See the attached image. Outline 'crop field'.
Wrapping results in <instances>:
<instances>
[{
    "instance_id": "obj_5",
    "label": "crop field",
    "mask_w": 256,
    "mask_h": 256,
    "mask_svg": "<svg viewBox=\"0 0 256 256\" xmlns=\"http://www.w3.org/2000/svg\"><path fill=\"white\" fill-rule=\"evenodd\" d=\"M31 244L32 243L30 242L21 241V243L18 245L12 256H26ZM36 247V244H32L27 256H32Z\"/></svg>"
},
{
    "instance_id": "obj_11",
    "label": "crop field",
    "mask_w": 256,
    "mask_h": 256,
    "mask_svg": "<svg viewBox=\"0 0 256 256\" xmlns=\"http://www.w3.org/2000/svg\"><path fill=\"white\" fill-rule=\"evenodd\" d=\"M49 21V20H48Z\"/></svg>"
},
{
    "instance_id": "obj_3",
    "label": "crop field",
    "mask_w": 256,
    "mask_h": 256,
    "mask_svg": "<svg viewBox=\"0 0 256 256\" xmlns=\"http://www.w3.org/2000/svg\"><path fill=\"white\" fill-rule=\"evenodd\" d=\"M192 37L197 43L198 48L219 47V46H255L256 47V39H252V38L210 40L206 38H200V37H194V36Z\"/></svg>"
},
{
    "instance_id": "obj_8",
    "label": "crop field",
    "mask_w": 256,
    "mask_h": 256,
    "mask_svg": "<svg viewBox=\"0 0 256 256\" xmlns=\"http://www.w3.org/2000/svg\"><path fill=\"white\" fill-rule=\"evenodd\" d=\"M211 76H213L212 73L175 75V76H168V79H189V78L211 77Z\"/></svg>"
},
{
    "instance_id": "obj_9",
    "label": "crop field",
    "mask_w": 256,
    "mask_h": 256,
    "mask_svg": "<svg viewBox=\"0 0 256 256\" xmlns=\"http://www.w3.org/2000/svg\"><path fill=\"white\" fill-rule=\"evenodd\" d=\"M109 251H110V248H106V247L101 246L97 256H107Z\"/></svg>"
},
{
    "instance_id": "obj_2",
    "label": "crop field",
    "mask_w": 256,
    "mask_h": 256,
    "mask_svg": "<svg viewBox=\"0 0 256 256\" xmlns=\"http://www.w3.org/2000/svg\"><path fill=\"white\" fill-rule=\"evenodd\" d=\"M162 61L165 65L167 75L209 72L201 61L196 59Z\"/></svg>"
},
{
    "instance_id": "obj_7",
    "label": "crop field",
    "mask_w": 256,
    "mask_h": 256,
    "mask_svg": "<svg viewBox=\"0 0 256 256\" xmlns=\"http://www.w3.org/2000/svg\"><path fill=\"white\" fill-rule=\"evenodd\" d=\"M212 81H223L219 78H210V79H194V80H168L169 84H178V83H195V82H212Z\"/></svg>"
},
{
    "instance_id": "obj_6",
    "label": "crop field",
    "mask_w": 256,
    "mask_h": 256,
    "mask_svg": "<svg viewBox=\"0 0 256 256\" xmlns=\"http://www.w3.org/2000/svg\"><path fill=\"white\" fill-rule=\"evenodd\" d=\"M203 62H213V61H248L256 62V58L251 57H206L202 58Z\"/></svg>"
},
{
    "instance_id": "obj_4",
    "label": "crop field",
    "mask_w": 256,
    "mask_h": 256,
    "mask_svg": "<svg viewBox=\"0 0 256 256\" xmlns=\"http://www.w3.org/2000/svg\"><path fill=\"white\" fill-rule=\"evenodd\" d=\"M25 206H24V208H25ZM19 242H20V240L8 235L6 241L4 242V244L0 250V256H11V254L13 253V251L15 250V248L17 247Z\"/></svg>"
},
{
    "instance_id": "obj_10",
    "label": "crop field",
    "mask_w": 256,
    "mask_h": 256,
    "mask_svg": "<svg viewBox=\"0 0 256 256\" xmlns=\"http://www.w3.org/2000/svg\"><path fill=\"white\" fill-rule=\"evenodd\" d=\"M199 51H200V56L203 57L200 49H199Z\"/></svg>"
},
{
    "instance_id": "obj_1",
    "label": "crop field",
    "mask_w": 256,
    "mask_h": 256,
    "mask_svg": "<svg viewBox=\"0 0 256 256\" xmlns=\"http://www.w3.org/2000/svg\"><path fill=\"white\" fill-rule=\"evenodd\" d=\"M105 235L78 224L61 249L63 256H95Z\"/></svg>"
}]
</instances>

———

Retype every entry above, word for word.

● **Solution for this problem**
See the attached image. Outline 'crop field'.
Wrapping results in <instances>:
<instances>
[{
    "instance_id": "obj_5",
    "label": "crop field",
    "mask_w": 256,
    "mask_h": 256,
    "mask_svg": "<svg viewBox=\"0 0 256 256\" xmlns=\"http://www.w3.org/2000/svg\"><path fill=\"white\" fill-rule=\"evenodd\" d=\"M31 244L32 243L30 242L21 241V243L18 245L12 256H26ZM36 247V244H32L27 256H32Z\"/></svg>"
},
{
    "instance_id": "obj_11",
    "label": "crop field",
    "mask_w": 256,
    "mask_h": 256,
    "mask_svg": "<svg viewBox=\"0 0 256 256\" xmlns=\"http://www.w3.org/2000/svg\"><path fill=\"white\" fill-rule=\"evenodd\" d=\"M49 21V20H48Z\"/></svg>"
},
{
    "instance_id": "obj_3",
    "label": "crop field",
    "mask_w": 256,
    "mask_h": 256,
    "mask_svg": "<svg viewBox=\"0 0 256 256\" xmlns=\"http://www.w3.org/2000/svg\"><path fill=\"white\" fill-rule=\"evenodd\" d=\"M192 37L197 43L198 48L219 47V46H255L256 47V39H252V38L210 40L206 38H200V37H194V36Z\"/></svg>"
},
{
    "instance_id": "obj_8",
    "label": "crop field",
    "mask_w": 256,
    "mask_h": 256,
    "mask_svg": "<svg viewBox=\"0 0 256 256\" xmlns=\"http://www.w3.org/2000/svg\"><path fill=\"white\" fill-rule=\"evenodd\" d=\"M211 76H213L212 73L175 75V76H168V79H189V78L211 77Z\"/></svg>"
},
{
    "instance_id": "obj_9",
    "label": "crop field",
    "mask_w": 256,
    "mask_h": 256,
    "mask_svg": "<svg viewBox=\"0 0 256 256\" xmlns=\"http://www.w3.org/2000/svg\"><path fill=\"white\" fill-rule=\"evenodd\" d=\"M109 251H110V248H106V247L101 246L97 256H107Z\"/></svg>"
},
{
    "instance_id": "obj_2",
    "label": "crop field",
    "mask_w": 256,
    "mask_h": 256,
    "mask_svg": "<svg viewBox=\"0 0 256 256\" xmlns=\"http://www.w3.org/2000/svg\"><path fill=\"white\" fill-rule=\"evenodd\" d=\"M162 61L165 65L167 75L209 72L201 61L196 59Z\"/></svg>"
},
{
    "instance_id": "obj_7",
    "label": "crop field",
    "mask_w": 256,
    "mask_h": 256,
    "mask_svg": "<svg viewBox=\"0 0 256 256\" xmlns=\"http://www.w3.org/2000/svg\"><path fill=\"white\" fill-rule=\"evenodd\" d=\"M212 81H223L219 78H210V79H194V80H168L169 84H178V83H195V82H212Z\"/></svg>"
},
{
    "instance_id": "obj_6",
    "label": "crop field",
    "mask_w": 256,
    "mask_h": 256,
    "mask_svg": "<svg viewBox=\"0 0 256 256\" xmlns=\"http://www.w3.org/2000/svg\"><path fill=\"white\" fill-rule=\"evenodd\" d=\"M203 62H213V61H248L256 62V58L251 57H206L202 58Z\"/></svg>"
},
{
    "instance_id": "obj_4",
    "label": "crop field",
    "mask_w": 256,
    "mask_h": 256,
    "mask_svg": "<svg viewBox=\"0 0 256 256\" xmlns=\"http://www.w3.org/2000/svg\"><path fill=\"white\" fill-rule=\"evenodd\" d=\"M25 206H24V208H25ZM19 242H20V240L8 235L6 241L4 242V244L0 250V256H11V254L13 253V251L15 250V248L17 247Z\"/></svg>"
},
{
    "instance_id": "obj_10",
    "label": "crop field",
    "mask_w": 256,
    "mask_h": 256,
    "mask_svg": "<svg viewBox=\"0 0 256 256\" xmlns=\"http://www.w3.org/2000/svg\"><path fill=\"white\" fill-rule=\"evenodd\" d=\"M199 51H200V56L203 57L200 49H199Z\"/></svg>"
},
{
    "instance_id": "obj_1",
    "label": "crop field",
    "mask_w": 256,
    "mask_h": 256,
    "mask_svg": "<svg viewBox=\"0 0 256 256\" xmlns=\"http://www.w3.org/2000/svg\"><path fill=\"white\" fill-rule=\"evenodd\" d=\"M105 235L78 224L61 249L63 256H95Z\"/></svg>"
}]
</instances>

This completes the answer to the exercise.